First of all, let's remember that 1998 was pre-Katrina. Hurricane Andrew had had a huge impact on Florida a few years prior, but that was Florida, not Louisiana. And in the days leading up to the conference, this tropical storm called Georges was heading for Florida and then Alabama. When the call was made about whether to continue with the design conference, the signs pointed to some potential rain, but not much more.
"My plane landed, and the pilot announced that those of us who were heading into the city probably weren't going to get out anytime soon. All planes were leaving the airport. It was obvious that something big was happening on my way into town," says Jeff Strohm, who was attending the conference." The highway leaving the city was packed, but it was completely clear heading into the city. We made great time" Asking the cab to stop at a convenience store, Jeff loaded up on peanut butter, crackers, and water as a precaution.
"We were prepared for some rain and wind," says Tadson Bussey, who was the conference chair at the time. "Our contacts in New Orleans told us that this kind of storm happened all the time, and that is was no big deal. I think that's part of the complacency that the city had prior to Katrina. They really thought a hurricane couldn't happen there."
"When we headed down to New Orleans, the newspapers warned of possible rains," he continues. "And then Saturday morning we awoke to the headlines 'NO Prepares for Direct Hit.'" The conference hotel went into emergency mode, bringing in staff and their families. And while some UCDA members and conference speakers chose not to travel, Tadson and his colleagues were faced with 140 attendees and a conference to put on.
"We decided that since we couldn't leave, we would have the best conference we could under the circumstances," he remembers. Speakers rearranged their topics, sessions were improvised, and the supplies that had made it to the city were used to their utmost. One of the presenters was ready to pay $1,000 cash for a cab to take her out of town. (The cabbie refused.) The mask-making workshop went well, even though the presenter dropped off her supplies and promptly headed back north, eventually getting the very last rental car available at the airport. The impromptu Hurricollage breakout session was well attended, and members created their own personal weather statements from whatever they had on hand.
"The hotel told us to fill our bathtubs with water, and close the drapes. The winds began to hit around midday, and at lunch the plate glass windows in the restaurant were violently bowing in and out. By dinner they had been boarded up. The hotel assured us that the building had been engineered to withstand a category 4 hurricane, but my roommate and I still considered putting part of the mattresses in front of the windows in our room," remembers Jeff.
The Westin soldiered on, providing basic meals and services. The city was under curfew for 48 hours.
"The worst of the storm hit on Sunday, and it wasn't until Tuesday morning that we were cleared to leave the building. It was surreal walking around a completely empty French Quarter. The only other place that was open for business was another hotel, so we had more hotel food. But at least it was different hotel food," remembers Tadson.
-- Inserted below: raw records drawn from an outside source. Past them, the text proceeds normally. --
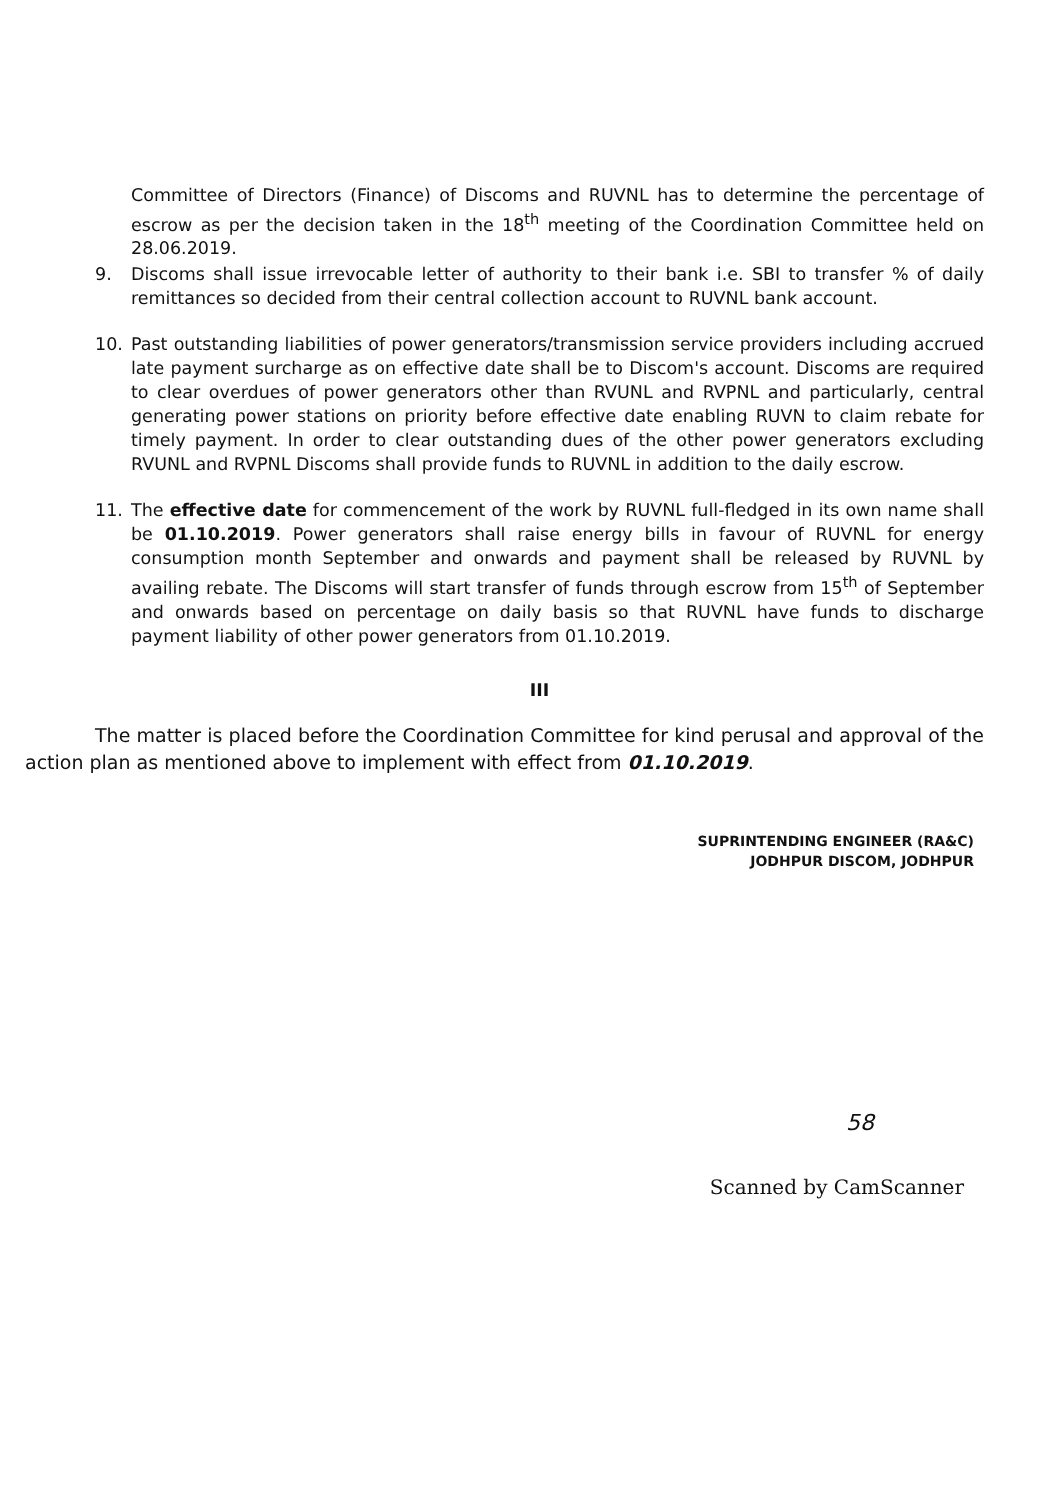Committee of Directors (Finance) of Discoms and RUVNL has to determine the percentage of escrow as per the decision taken in the 18<sup>th</sup> meeting of the Coordination Committee held on 28.06.2019.
9. Discoms shall issue irrevocable letter of authority to their bank i.e. SBI to transfer % of daily remittances so decided from their central collection account to RUVNL bank account.
10. Past outstanding liabilities of power generators/transmission service providers including accrued late payment surcharge as on effective date shall be to Discom's account. Discoms are required to clear overdues of power generators other than RVUNL and RVPNL and particularly, central generating power stations on priority before effective date enabling RUVN to claim rebate for timely payment. In order to clear outstanding dues of the other power generators excluding RVUNL and RVPNL Discoms shall provide funds to RUVNL in addition to the daily escrow.
11. The effective date for commencement of the work by RUVNL full-fledged in its own name shall be 01.10.2019. Power generators shall raise energy bills in favour of RUVNL for energy consumption month September and onwards and payment shall be released by RUVNL by availing rebate. The Discoms will start transfer of funds through escrow from 15<sup>th</sup> of September and onwards based on percentage on daily basis so that RUVNL have funds to discharge payment liability of other power generators from 01.10.2019.
III
The matter is placed before the Coordination Committee for kind perusal and approval of the action plan as mentioned above to implement with effect from 01.10.2019.
SUPRINTENDING ENGINEER (RA&C)
JODHPUR DISCOM, JODHPUR
58
Scanned by CamScanner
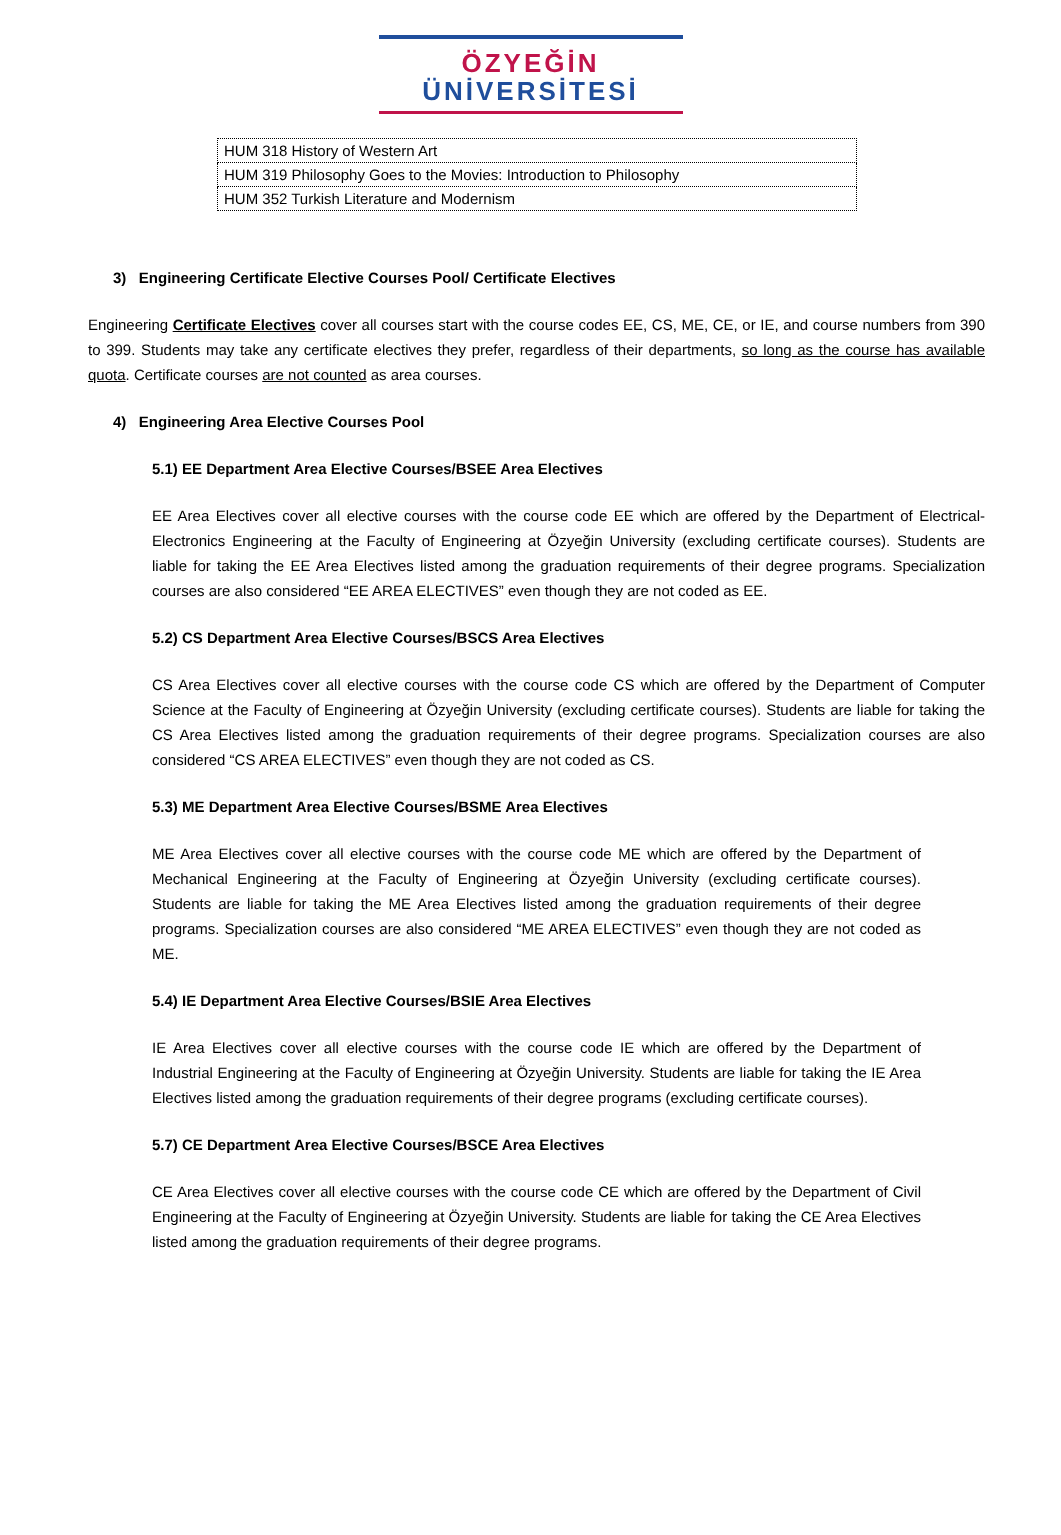ÖZYEĞİN
ÜNİVERSİTESİ
| HUM 318 History of Western Art |
| HUM 319 Philosophy Goes to the Movies: Introduction to Philosophy |
| HUM 352 Turkish Literature and Modernism |
3) Engineering Certificate Elective Courses Pool/ Certificate Electives
Engineering Certificate Electives cover all courses start with the course codes EE, CS, ME, CE, or IE, and course numbers from 390 to 399. Students may take any certificate electives they prefer, regardless of their departments, so long as the course has available quota. Certificate courses are not counted as area courses.
4) Engineering Area Elective Courses Pool
5.1) EE Department Area Elective Courses/BSEE Area Electives
EE Area Electives cover all elective courses with the course code EE which are offered by the Department of Electrical-Electronics Engineering at the Faculty of Engineering at Özyeğin University (excluding certificate courses). Students are liable for taking the EE Area Electives listed among the graduation requirements of their degree programs. Specialization courses are also considered “EE AREA ELECTIVES” even though they are not coded as EE.
5.2) CS Department Area Elective Courses/BSCS Area Electives
CS Area Electives cover all elective courses with the course code CS which are offered by the Department of Computer Science at the Faculty of Engineering at Özyeğin University (excluding certificate courses). Students are liable for taking the CS Area Electives listed among the graduation requirements of their degree programs. Specialization courses are also considered “CS AREA ELECTIVES” even though they are not coded as CS.
5.3) ME Department Area Elective Courses/BSME Area Electives
ME Area Electives cover all elective courses with the course code ME which are offered by the Department of Mechanical Engineering at the Faculty of Engineering at Özyeğin University (excluding certificate courses). Students are liable for taking the ME Area Electives listed among the graduation requirements of their degree programs. Specialization courses are also considered “ME AREA ELECTIVES” even though they are not coded as ME.
5.4) IE Department Area Elective Courses/BSIE Area Electives
IE Area Electives cover all elective courses with the course code IE which are offered by the Department of Industrial Engineering at the Faculty of Engineering at Özyeğin University. Students are liable for taking the IE Area Electives listed among the graduation requirements of their degree programs (excluding certificate courses).
5.7) CE Department Area Elective Courses/BSCE Area Electives
CE Area Electives cover all elective courses with the course code CE which are offered by the Department of Civil Engineering at the Faculty of Engineering at Özyeğin University. Students are liable for taking the CE Area Electives listed among the graduation requirements of their degree programs.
Georges did ultimately spare New Orleans, changing direction at the last minute.
"I guess we really didn't know how bad it could have been until Katrina," says Tadson. "A crisis certainly brings people together in a way that nothing else can. I'll remember those people and that event forever."
He continues, "I can't even imagine what the city went through when Katrina hit. We were scared, but we were ultimately completely safe and unscathed. In August 2005, when we heard the news of Katrina, the first thing I did was to call one of the people who attended the conference back in 1998."
"We were really very fortunate," agrees Jeff. "I still watch the weather pretty closely around conference time."